### Activity
Beginning with the line that contains "60: (245, 321)" and ending with the line that contains "94: (659, 963)", reproduce the lines of the entries below exactly, omitting pictures.
***** Supplied records
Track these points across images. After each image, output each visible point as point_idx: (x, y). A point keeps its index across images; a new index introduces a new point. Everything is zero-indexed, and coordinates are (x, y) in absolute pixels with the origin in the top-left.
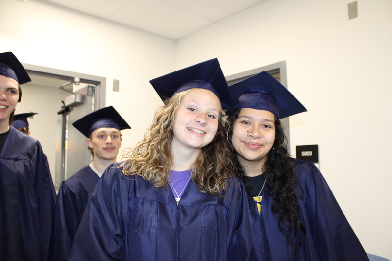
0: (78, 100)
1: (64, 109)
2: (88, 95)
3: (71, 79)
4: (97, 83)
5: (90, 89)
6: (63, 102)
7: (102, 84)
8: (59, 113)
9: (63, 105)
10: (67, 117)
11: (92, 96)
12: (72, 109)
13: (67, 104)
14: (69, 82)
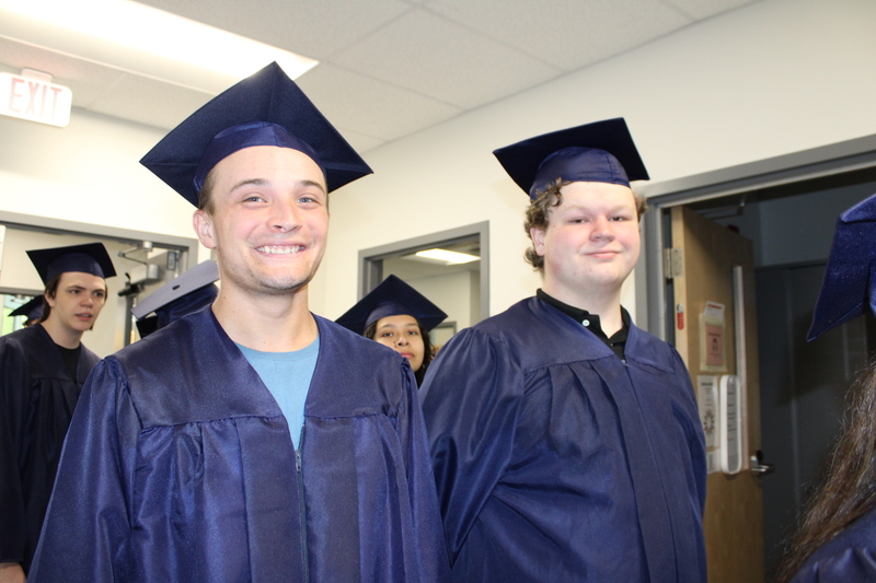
0: (152, 275)
1: (129, 287)
2: (167, 268)
3: (138, 243)
4: (184, 249)
5: (172, 258)
6: (127, 275)
7: (191, 250)
8: (121, 294)
9: (127, 279)
10: (135, 300)
11: (174, 270)
12: (143, 288)
13: (135, 279)
14: (135, 248)
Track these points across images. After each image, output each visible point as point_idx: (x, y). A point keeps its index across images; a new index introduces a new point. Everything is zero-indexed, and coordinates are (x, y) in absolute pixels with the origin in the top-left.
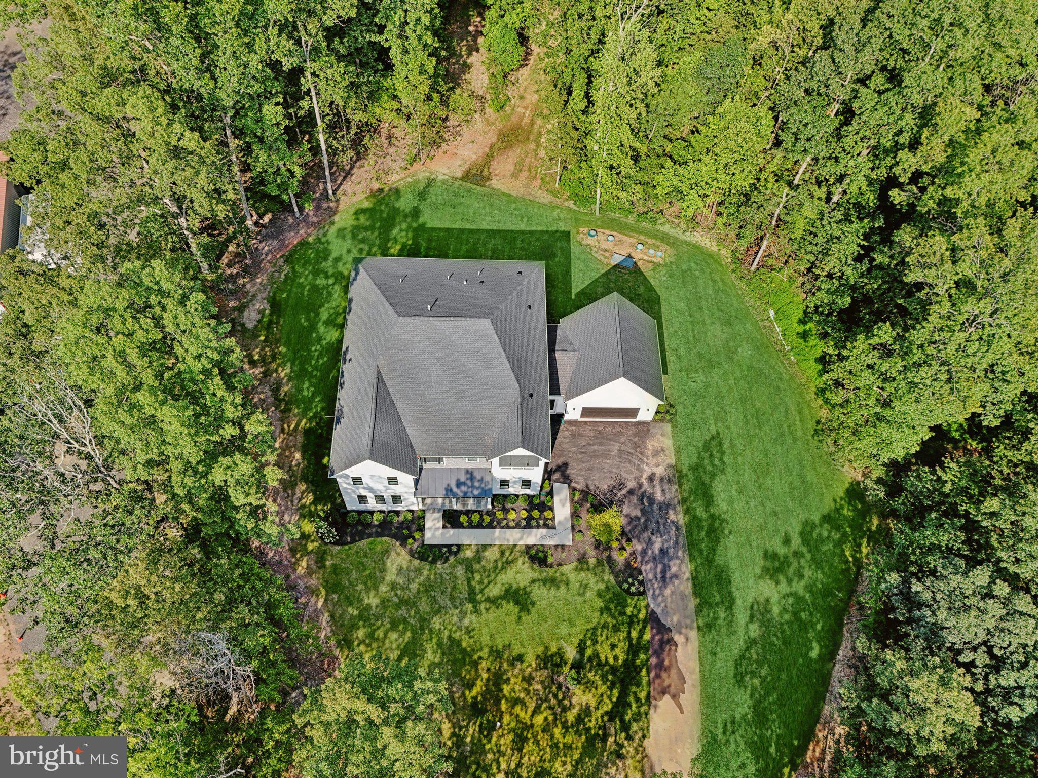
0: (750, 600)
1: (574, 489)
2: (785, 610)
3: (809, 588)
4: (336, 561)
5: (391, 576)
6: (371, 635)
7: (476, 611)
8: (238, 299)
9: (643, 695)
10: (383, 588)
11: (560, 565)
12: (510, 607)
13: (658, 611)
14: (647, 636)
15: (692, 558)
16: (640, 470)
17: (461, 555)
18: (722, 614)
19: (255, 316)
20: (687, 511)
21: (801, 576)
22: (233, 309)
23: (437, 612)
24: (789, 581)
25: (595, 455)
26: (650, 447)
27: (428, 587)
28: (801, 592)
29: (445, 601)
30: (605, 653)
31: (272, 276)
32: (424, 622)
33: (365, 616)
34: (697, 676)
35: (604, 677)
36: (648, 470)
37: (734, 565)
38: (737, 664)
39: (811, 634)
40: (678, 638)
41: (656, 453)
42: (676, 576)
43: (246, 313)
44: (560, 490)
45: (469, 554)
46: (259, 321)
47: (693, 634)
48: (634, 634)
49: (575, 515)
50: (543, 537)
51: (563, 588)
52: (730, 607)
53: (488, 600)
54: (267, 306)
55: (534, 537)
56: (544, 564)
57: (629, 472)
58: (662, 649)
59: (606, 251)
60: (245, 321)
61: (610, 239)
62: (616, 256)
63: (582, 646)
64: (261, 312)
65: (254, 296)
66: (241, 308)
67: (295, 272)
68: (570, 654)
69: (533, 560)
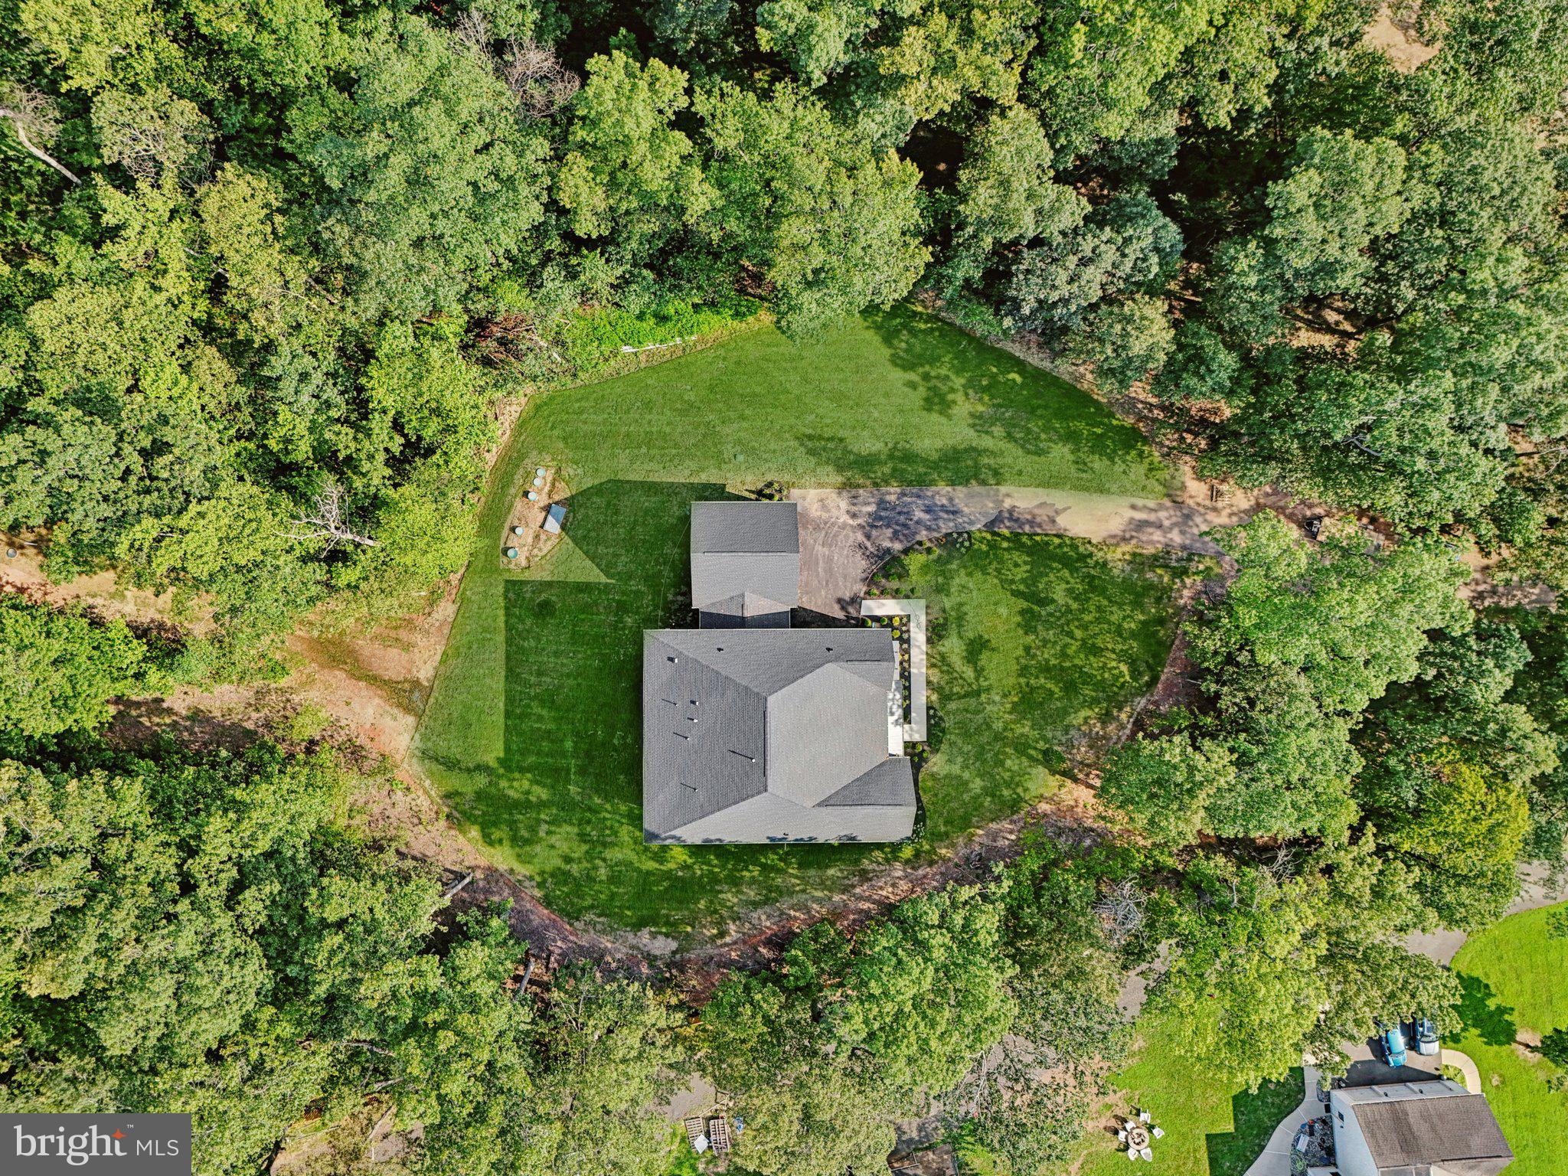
0: (972, 433)
1: (868, 593)
2: (981, 399)
3: (959, 372)
4: (941, 821)
5: (956, 769)
6: (1008, 785)
7: (988, 690)
8: (638, 964)
9: (1057, 541)
10: (966, 775)
11: (944, 611)
12: (984, 656)
13: (984, 521)
14: (1006, 532)
15: (933, 483)
16: (844, 526)
17: (937, 706)
18: (986, 461)
19: (660, 941)
20: (887, 483)
21: (947, 377)
22: (651, 966)
23: (989, 727)
24: (952, 390)
25: (829, 571)
26: (819, 513)
27: (967, 735)
28: (963, 381)
29: (979, 718)
30: (1021, 573)
31: (603, 932)
32: (998, 737)
33: (991, 792)
34: (1040, 490)
35: (1042, 575)
36: (845, 518)
37: (939, 444)
38: (1029, 452)
39: (1001, 378)
40: (1007, 503)
41: (824, 508)
42: (951, 500)
43: (658, 953)
44: (869, 608)
45: (934, 697)
46: (667, 935)
47: (1003, 489)
48: (1005, 545)
49: (896, 594)
50: (918, 625)
51: (965, 609)
52: (978, 452)
53: (977, 679)
54: (645, 931)
55: (919, 636)
56: (944, 626)
57: (847, 537)
58: (1017, 520)
59: (537, 537)
60: (667, 952)
61: (518, 531)
62: (547, 527)
63: (1016, 594)
64: (653, 936)
65: (632, 947)
66: (651, 959)
67: (592, 907)
68: (1024, 604)
69: (940, 637)
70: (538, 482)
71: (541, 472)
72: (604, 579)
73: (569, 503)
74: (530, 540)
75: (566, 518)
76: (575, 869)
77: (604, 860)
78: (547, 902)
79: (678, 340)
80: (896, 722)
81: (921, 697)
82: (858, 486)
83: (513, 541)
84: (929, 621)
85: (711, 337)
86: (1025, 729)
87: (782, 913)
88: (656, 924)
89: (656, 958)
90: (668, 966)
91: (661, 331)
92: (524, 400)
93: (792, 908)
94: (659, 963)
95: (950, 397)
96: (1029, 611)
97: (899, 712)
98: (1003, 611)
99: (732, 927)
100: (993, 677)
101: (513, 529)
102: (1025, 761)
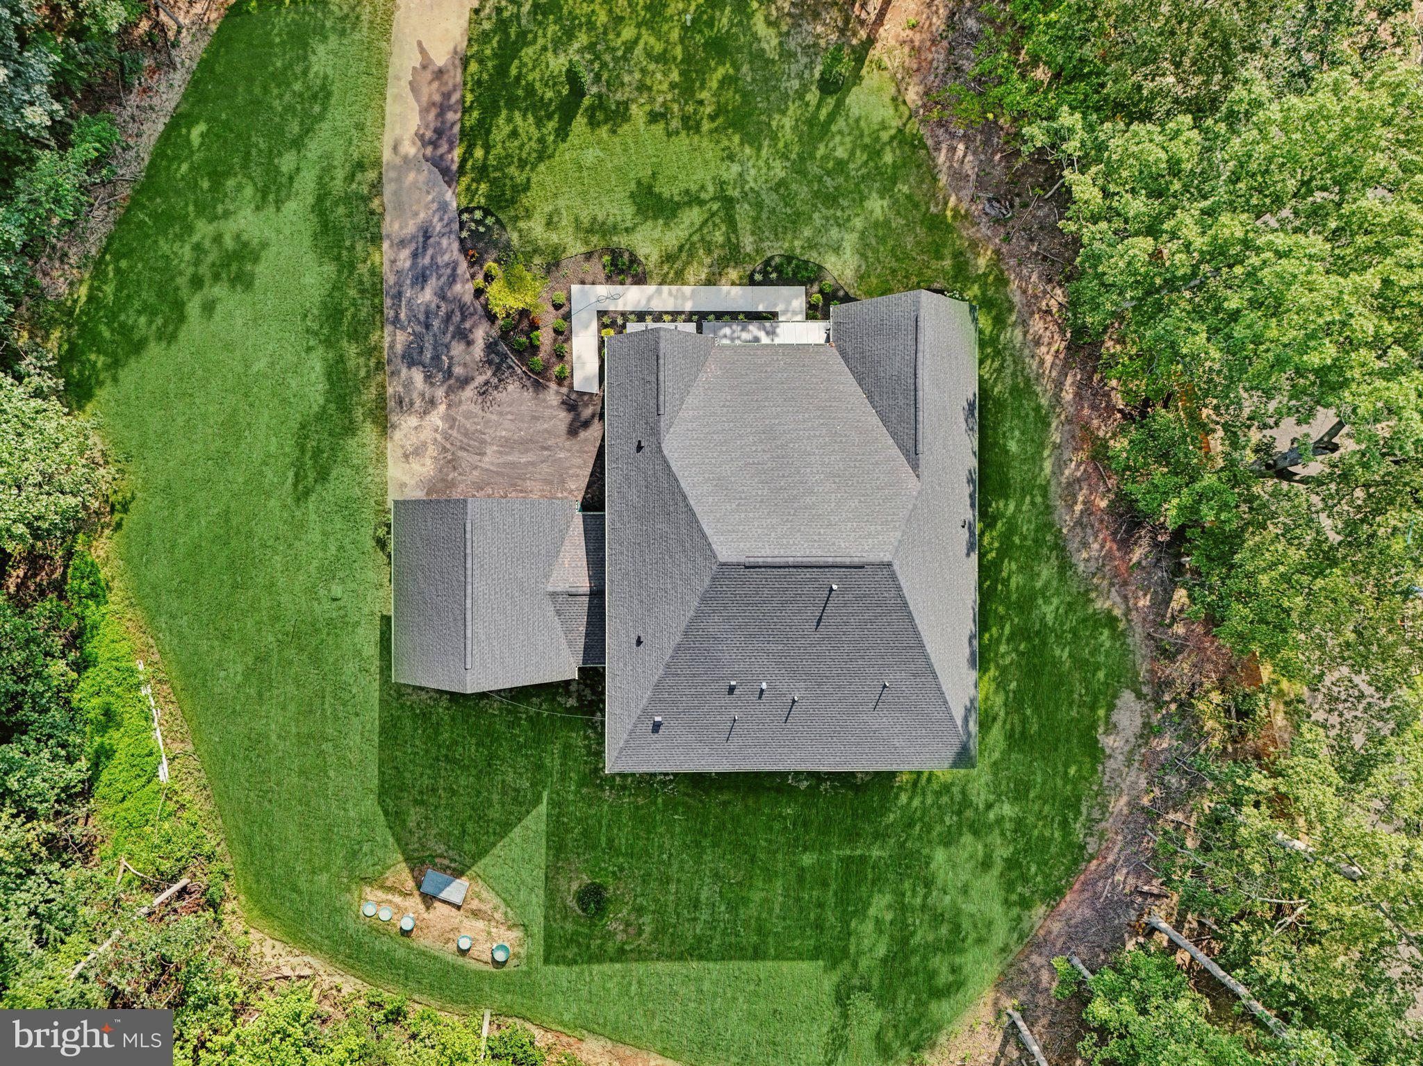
0: (291, 206)
1: (560, 380)
3: (187, 228)
4: (935, 264)
5: (850, 240)
6: (876, 154)
7: (721, 184)
8: (1155, 754)
9: (474, 66)
10: (861, 222)
11: (588, 256)
12: (665, 190)
13: (440, 187)
14: (459, 151)
15: (376, 272)
16: (450, 420)
17: (747, 269)
19: (1121, 718)
20: (376, 348)
21: (197, 247)
22: (1159, 734)
23: (782, 183)
24: (218, 239)
25: (525, 444)
26: (428, 462)
27: (797, 220)
28: (203, 222)
29: (770, 199)
30: (526, 124)
31: (1104, 808)
32: (799, 169)
33: (888, 183)
34: (390, 92)
35: (530, 90)
36: (436, 418)
37: (310, 258)
38: (325, 111)
39: (200, 156)
40: (411, 147)
41: (418, 451)
42: (404, 242)
43: (1139, 721)
44: (587, 380)
45: (733, 274)
46: (1111, 707)
47: (387, 155)
48: (479, 153)
49: (563, 334)
50: (615, 298)
52: (323, 196)
53: (701, 203)
54: (1104, 742)
55: (632, 297)
56: (615, 254)
57: (468, 415)
58: (439, 132)
59: (476, 914)
60: (1138, 706)
61: (465, 944)
62: (457, 899)
63: (562, 133)
64: (1111, 728)
65: (1129, 762)
66: (1148, 732)
67: (1065, 824)
68: (580, 123)
69: (634, 260)
70: (385, 915)
71: (369, 910)
72: (543, 808)
73: (418, 864)
74: (480, 924)
75: (444, 869)
76: (1003, 852)
77: (989, 806)
78: (1054, 894)
79: (145, 691)
80: (771, 333)
81: (732, 295)
82: (381, 398)
83: (483, 950)
84: (609, 279)
85: (140, 640)
86: (786, 124)
87: (1079, 523)
88: (1093, 726)
89: (1146, 725)
90: (1159, 705)
91: (131, 719)
92: (255, 936)
93: (1070, 507)
94: (1156, 719)
95: (229, 243)
96: (591, 113)
97: (754, 329)
98: (590, 156)
99: (1101, 604)
100: (700, 175)
101: (463, 952)
102: (840, 124)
**********
### Exercise response
60: (245, 321)
61: (610, 239)
62: (616, 256)
63: (582, 646)
64: (261, 312)
65: (254, 296)
66: (241, 308)
67: (295, 272)
68: (570, 654)
69: (533, 560)
0: (972, 433)
1: (868, 593)
2: (981, 399)
3: (959, 372)
4: (941, 821)
5: (956, 769)
6: (1008, 785)
7: (988, 690)
8: (638, 964)
9: (1057, 541)
10: (966, 775)
11: (944, 611)
12: (984, 656)
13: (984, 521)
14: (1006, 532)
15: (933, 483)
16: (844, 526)
17: (937, 706)
18: (986, 461)
19: (660, 941)
20: (887, 483)
21: (947, 377)
22: (651, 966)
23: (989, 727)
24: (952, 390)
25: (829, 571)
26: (819, 513)
27: (967, 735)
28: (963, 381)
29: (979, 718)
30: (1021, 573)
31: (603, 932)
32: (998, 737)
33: (991, 792)
34: (1040, 490)
35: (1042, 575)
36: (845, 518)
37: (939, 444)
38: (1029, 452)
39: (1001, 378)
40: (1007, 503)
41: (824, 508)
42: (951, 500)
43: (658, 953)
44: (869, 608)
45: (934, 697)
46: (667, 935)
47: (1003, 489)
48: (1005, 545)
49: (896, 594)
50: (918, 625)
51: (965, 609)
52: (978, 452)
53: (977, 679)
54: (645, 931)
55: (919, 636)
56: (944, 626)
57: (847, 537)
58: (1017, 520)
59: (537, 537)
60: (667, 952)
61: (518, 531)
62: (547, 527)
63: (1016, 594)
64: (653, 936)
65: (632, 947)
66: (651, 959)
67: (592, 907)
68: (1024, 604)
69: (940, 637)
70: (538, 482)
71: (541, 472)
72: (604, 579)
73: (569, 503)
74: (530, 540)
75: (566, 518)
76: (575, 869)
77: (604, 860)
78: (547, 902)
79: (678, 340)
80: (896, 722)
81: (921, 697)
82: (858, 486)
83: (513, 541)
84: (929, 621)
85: (711, 337)
86: (1025, 729)
87: (782, 913)
88: (656, 924)
89: (656, 958)
90: (668, 966)
91: (661, 331)
92: (524, 400)
93: (792, 908)
94: (659, 963)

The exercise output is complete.